Kate VanVliet

When I was six years old my parents moved me, my brother, our dog, and all of our things across the country in a big yellow school bus. We lived in a haunted farmhouse for a year. I still have nightmares about that place, even though it's now in the center of a sea of McMansions. My grandmother built dollhouses out of eggshells and filled her swimming pool with dirt to grow a garden. My father used to take me on motorcycle rides to secret beaches through rolling hills and tell me stories about living on Venice Beach when he was a teen. He made sculptures from old farm parts, and rebuilt motorcycles from scratch. I remember, on a camping trip in California before my family left, soaking in a hot springs in-ground tub that was lined in soft, green moss.

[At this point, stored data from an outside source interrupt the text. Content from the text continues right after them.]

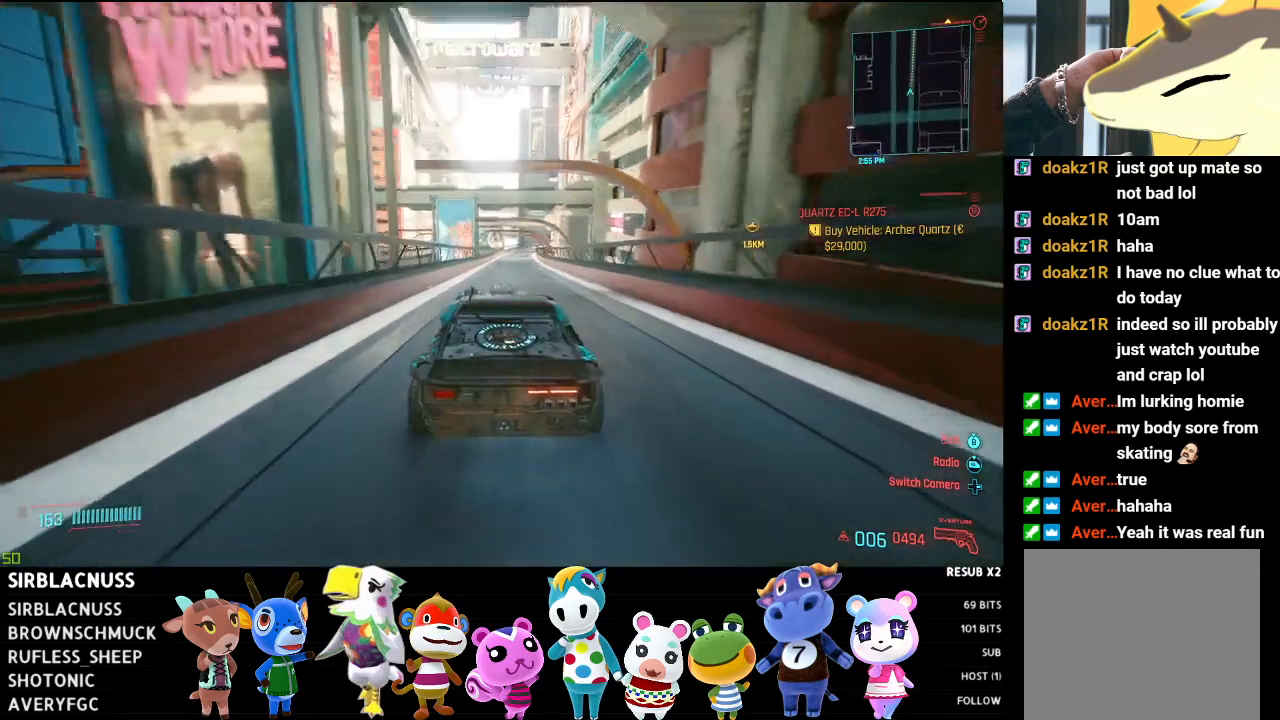
{"buttons": ["R2"], "left_stick": "center", "right_stick": "center", "events": [[133, "left_stick", "center"]]}
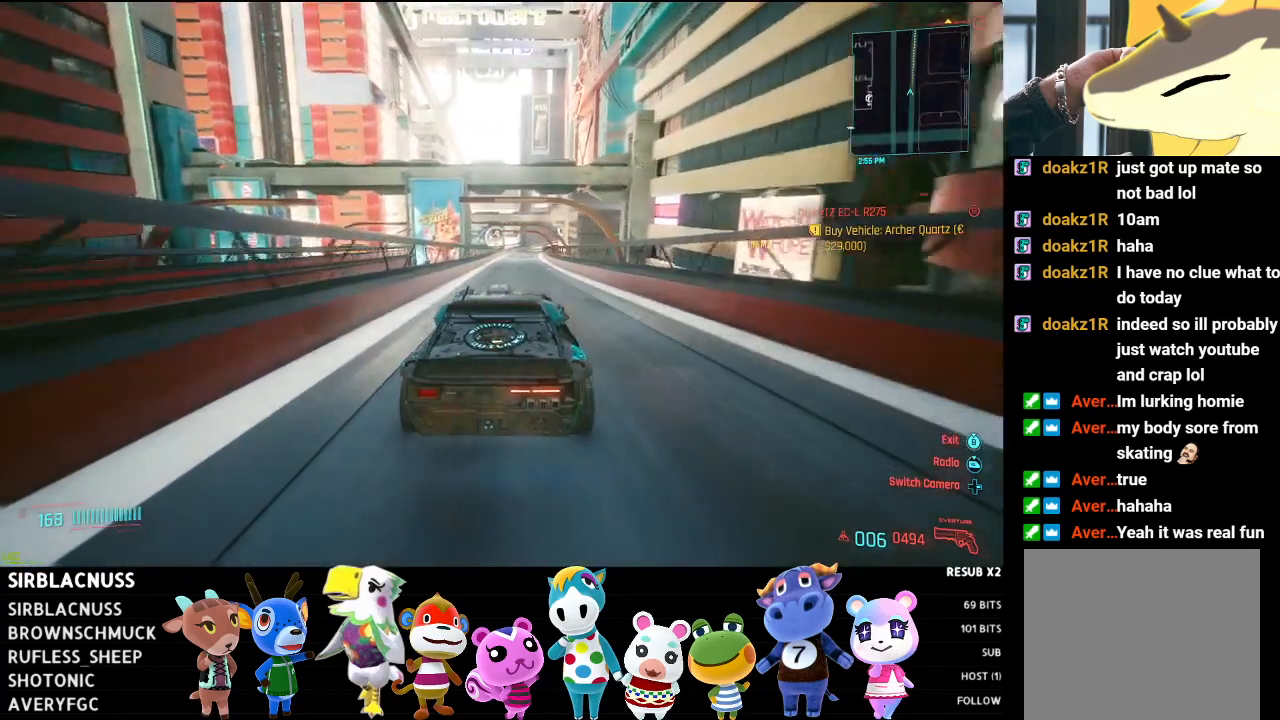
{"buttons": ["R2"], "left_stick": "center", "right_stick": "center", "events": [[67, "left_stick", "right"], [250, "left_stick", "center"]]}
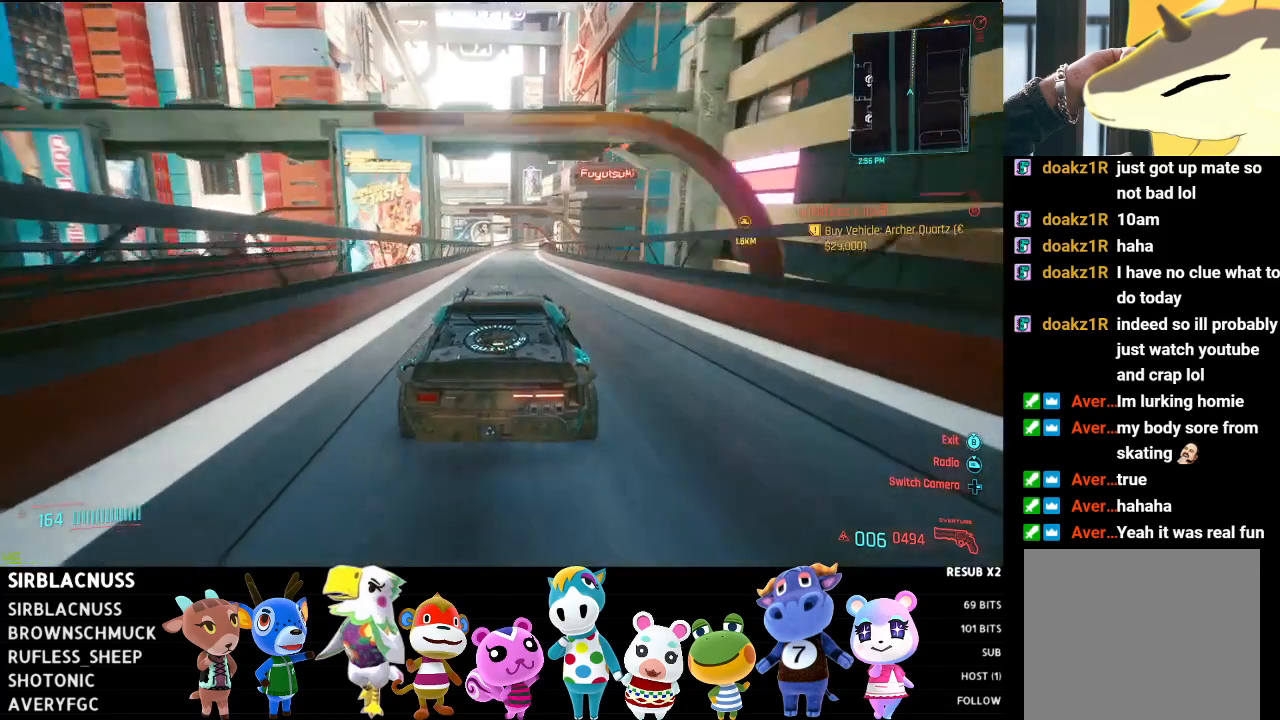
{"buttons": ["R2"], "left_stick": "center", "right_stick": "center", "events": [[250, "left_stick", "left"], [417, "left_stick", "center"]]}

We all have one-line stories like these, anecdotal and part of our personal history. Some may not even be accurate. This memory is an evolving thing; it changes over time and new experiences affect how we remember. Part of this is nostalgia - it is a word I find incredibly interesting. "Nostalgia" isn't the same as it used to be. Recently discussed in 19th century medicine, it was a category of disease, describing a ‘vehement desire’ to get home. Symptoms included loss of appetite, restlessness, and feelings of gloom. Today we toss the term around haphazardly, attaching it to cartoons we watched as kids and out-of-date trends. I want to find that sweet spot between the classic and contemporary perception of nostalgia - somewhere between a little silly and a little sad.